# Task list
A - Print the part of the Form 6-K report that opens with the words containing "Note : Regulation S-T Rule 101(b)(7)" and closes with "filing on EDGAR.".
B - In the Form 6-K report, what annual fee per vessel does the Company pay under the Administrative Services Agreement?
C - List every type of service that the Form 6-K report names as part of the administrative services SSH provides.

[Given passage]

UNITED STATES
SECURITIES AND EXCHANGE COMMISSION
Washington, D.C. 20549



FORM 6-K



REPORT OF FOREIGN PRIVATE ISSUER
PURSUANT TO RULE 13A-16 OR 15D-16 OF
THE SECURITIES EXCHANGE ACT OF 1934
For the month of June 2019
Commission File Number: 001-36484

 

HERMITAGE OFFSHORE SERVICES LTD.
(Translation of registrant’s name into English)



LOM Building, 27 Reid Street, Hamilton HM 11, Bermuda
(Address of principal executive office)




Indicate by check mark whether the registrant files or will file annual reports under cover of Form 20-F or Form 40-F.
Form 20-F              Form 40-F  ☐
Indicate by check mark if the registrant is submitting the Form 6-K in paper as permitted by Regulation S-T Rule 101(b)(1): ☐
Note : Regulation S-T Rule 101(b) (1) only permits the submission in paper of a Form 6-K if submitted solely to provide an attached annual report to security holders.
Indicate by check mark if the registrant is submitting the Form 6-K in paper as permitted by Regulation S-T Rule 101(b)(7): ☐.
Note : Regulation S-T Rule 101(b)(7) only permits the submission in paper of a Form 6-K if submitted to furnish a report or other document that the registrant foreign private issuer must furnish and make public under the laws of the jurisdiction in which the registrant is incorporated, domiciled or legally organized (the registrant’s “home country”), or under the rules of the home country exchange on which the registrant’s securities are traded, as long as the report or other document is not a press release, is not required to be and has not been distributed to the registrant’s security holders, and, if discussing a material event, has already been the subject of a Form 6-K submission or other Commission filing on EDGAR.
 
 


INFORMATION CONTAINED IN THIS FORM 6-K REPORT
Administrative Services Agreement
On June 19, 2019, Hermitage Offshore Services Ltd. (the “Company”) entered into an agreement with Scorpio Services Holding Limited (“SSH”) for the provision of administrative staff and office space, and administrative services, including accounting, legal, compliance, financial and information technology services (the “Administrative Services Agreement”). SSH is a related party of the Company.
The Administrative Services Agreement is on substantially the same terms as the Company’s existing management agreement with Nordic American Tankers Limited applicable to the Company’s 10 platform supply vessels (the “PSVs”) that is scheduled to terminate on October 28, 2019 (the “Termination Date”). Under the terms of the Administrative Services Agreement, the Company shall pay an annual fee of $10,000 per vessel (the “Fee”), and will reimburse SSH for the reasonable direct or indirect expenses it incurs in providing the Company with the administrative services described above. The Fee will not be payable to SSH with respect to the PSVs until after the Termination Date.
The Administrative Services Agreement may be terminated by the Company upon 180 days’ notice, unless terminated earlier in accordance with the provisions of the Administrative Services Agreement.

[/Given passage]
[Information supplied]

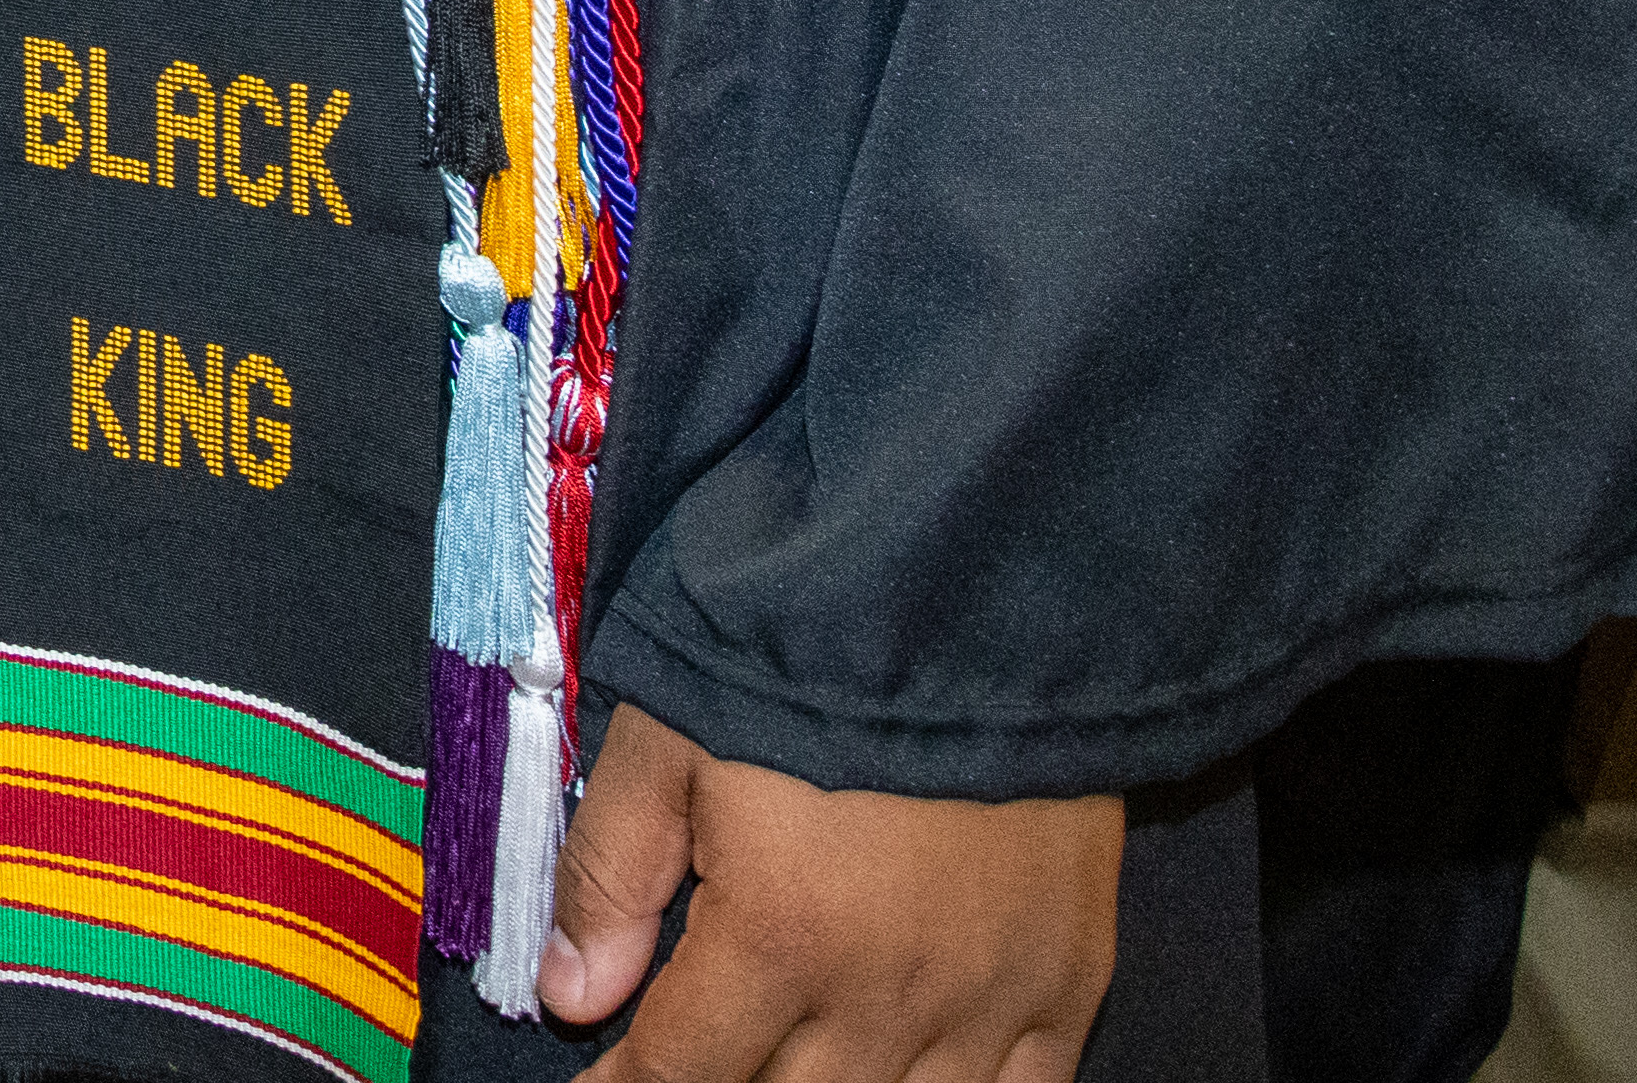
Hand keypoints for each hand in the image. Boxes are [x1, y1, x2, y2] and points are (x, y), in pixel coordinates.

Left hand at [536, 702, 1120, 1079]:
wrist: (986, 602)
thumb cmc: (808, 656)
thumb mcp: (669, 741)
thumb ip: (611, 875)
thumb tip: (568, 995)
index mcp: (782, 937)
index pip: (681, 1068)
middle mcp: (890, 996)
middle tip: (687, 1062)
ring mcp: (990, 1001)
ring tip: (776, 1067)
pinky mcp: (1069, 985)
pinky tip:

[/Information supplied]

# Answer section
A -
Note : Regulation S-T Rule 101(b)(7) only permits the submission in paper of a Form 6-K if submitted to furnish a report or other document that the registrant foreign private issuer must furnish and make public under the laws of the jurisdiction in which the registrant is incorporated, domiciled or legally organized (the registrant’s “home country”), or under the rules of the home country exchange on which the registrant’s securities are traded, as long as the report or other document is not a press release, is not required to be and has not been distributed to the registrant’s security holders, and, if discussing a material event, has already been the subject of a Form 6-K submission or other Commission filing on EDGAR.

B - $10,000 per vessel.

C - Accounting, legal, compliance, financial, information technology